[INPUT ROWS]
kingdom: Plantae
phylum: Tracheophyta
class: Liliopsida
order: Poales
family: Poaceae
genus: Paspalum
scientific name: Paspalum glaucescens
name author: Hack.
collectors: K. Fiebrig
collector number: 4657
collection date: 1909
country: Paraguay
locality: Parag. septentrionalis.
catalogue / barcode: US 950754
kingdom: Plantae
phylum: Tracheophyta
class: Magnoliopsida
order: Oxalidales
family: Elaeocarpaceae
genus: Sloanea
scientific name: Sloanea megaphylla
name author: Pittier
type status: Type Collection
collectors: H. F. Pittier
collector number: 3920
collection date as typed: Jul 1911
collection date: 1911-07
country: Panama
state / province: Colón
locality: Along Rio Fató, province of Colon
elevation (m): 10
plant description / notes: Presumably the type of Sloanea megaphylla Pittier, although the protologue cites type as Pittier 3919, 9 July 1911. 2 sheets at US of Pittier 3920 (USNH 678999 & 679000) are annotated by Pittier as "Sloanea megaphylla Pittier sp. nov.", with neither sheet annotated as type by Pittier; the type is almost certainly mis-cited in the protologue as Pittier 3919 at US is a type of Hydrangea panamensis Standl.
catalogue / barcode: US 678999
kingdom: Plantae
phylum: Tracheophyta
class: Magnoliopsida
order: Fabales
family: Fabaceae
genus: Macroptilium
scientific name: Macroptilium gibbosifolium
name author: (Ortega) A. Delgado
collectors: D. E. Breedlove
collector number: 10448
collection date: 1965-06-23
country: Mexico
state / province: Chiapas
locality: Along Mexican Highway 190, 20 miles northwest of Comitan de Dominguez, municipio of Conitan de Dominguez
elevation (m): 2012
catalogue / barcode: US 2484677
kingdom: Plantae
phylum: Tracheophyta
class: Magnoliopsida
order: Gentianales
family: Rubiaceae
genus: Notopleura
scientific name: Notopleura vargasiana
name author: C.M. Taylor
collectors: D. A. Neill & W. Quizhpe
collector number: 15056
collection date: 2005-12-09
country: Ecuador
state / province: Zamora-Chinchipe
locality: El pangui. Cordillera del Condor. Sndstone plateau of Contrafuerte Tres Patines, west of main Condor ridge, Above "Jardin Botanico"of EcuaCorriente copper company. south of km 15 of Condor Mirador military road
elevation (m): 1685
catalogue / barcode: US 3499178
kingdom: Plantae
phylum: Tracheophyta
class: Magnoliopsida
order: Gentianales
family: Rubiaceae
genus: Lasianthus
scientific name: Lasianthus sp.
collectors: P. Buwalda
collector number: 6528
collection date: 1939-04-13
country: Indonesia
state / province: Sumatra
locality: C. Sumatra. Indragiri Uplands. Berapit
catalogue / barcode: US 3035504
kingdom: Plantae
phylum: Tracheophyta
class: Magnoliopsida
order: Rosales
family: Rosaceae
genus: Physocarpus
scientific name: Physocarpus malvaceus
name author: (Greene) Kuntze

[WHAT YOU WILL DO]
Give every line of the material above as a numbered list, leaving out any blank lines.

[ANSWER]
1. kingdom: Plantae
2. phylum: Tracheophyta
3. class: Liliopsida
4. order: Poales
5. family: Poaceae
6. genus: Paspalum
7. scientific name: Paspalum glaucescens
8. name author: Hack.
9. collectors: K. Fiebrig
10. collector number: 4657
11. collection date: 1909
12. country: Paraguay
13. locality: Parag. septentrionalis.
14. catalogue / barcode: US 950754
15. kingdom: Plantae
16. phylum: Tracheophyta
17. class: Magnoliopsida
18. order: Oxalidales
19. family: Elaeocarpaceae
20. genus: Sloanea
21. scientific name: Sloanea megaphylla
22. name author: Pittier
23. type status: Type Collection
24. collectors: H. F. Pittier
25. collector number: 3920
26. collection date as typed: Jul 1911
27. collection date: 1911-07
28. country: Panama
29. state / province: Colón
30. locality: Along Rio Fató, province of Colon
31. elevation (m): 10
32. plant description / notes: Presumably the type of Sloanea megaphylla Pittier, although the protologue cites type as Pittier 3919, 9 July 1911. 2 sheets at US of Pittier 3920 (USNH 678999 & 679000) are annotated by Pittier as "Sloanea megaphylla Pittier sp. nov.", with neither sheet annotated as type by Pittier; the type is almost certainly mis-cited in the protologue as Pittier 3919 at US is a type of Hydrangea panamensis Standl.
33. catalogue / barcode: US 678999
34. kingdom: Plantae
35. phylum: Tracheophyta
36. class: Magnoliopsida
37. order: Fabales
38. family: Fabaceae
39. genus: Macroptilium
40. scientific name: Macroptilium gibbosifolium
41. name author: (Ortega) A. Delgado
42. collectors: D. E. Breedlove
43. collector number: 10448
44. collection date: 1965-06-23
45. country: Mexico
46. state / province: Chiapas
47. locality: Along Mexican Highway 190, 20 miles northwest of Comitan de Dominguez, municipio of Conitan de Dominguez
48. elevation (m): 2012
49. catalogue / barcode: US 2484677
50. kingdom: Plantae
51. phylum: Tracheophyta
52. class: Magnoliopsida
53. order: Gentianales
54. family: Rubiaceae
55. genus: Notopleura
56. scientific name: Notopleura vargasiana
57. name author: C.M. Taylor
58. collectors: D. A. Neill & W. Quizhpe
59. collector number: 15056
60. collection date: 2005-12-09
61. country: Ecuador
62. state / province: Zamora-Chinchipe
63. locality: El pangui. Cordillera del Condor. Sndstone plateau of Contrafuerte Tres Patines, west of main Condor ridge, Above "Jardin Botanico"of EcuaCorriente copper company. south of km 15 of Condor Mirador military road
64. elevation (m): 1685
65. catalogue / barcode: US 3499178
66. kingdom: Plantae
67. phylum: Tracheophyta
68. class: Magnoliopsida
69. order: Gentianales
70. family: Rubiaceae
71. genus: Lasianthus
72. scientific name: Lasianthus sp.
73. collectors: P. Buwalda
74. collector number: 6528
75. collection date: 1939-04-13
76. country: Indonesia
77. state / province: Sumatra
78. locality: C. Sumatra. Indragiri Uplands. Berapit
79. catalogue / barcode: US 3035504
80. kingdom: Plantae
81. phylum: Tracheophyta
82. class: Magnoliopsida
83. order: Rosales
84. family: Rosaceae
85. genus: Physocarpus
86. scientific name: Physocarpus malvaceus
87. name author: (Greene) Kuntze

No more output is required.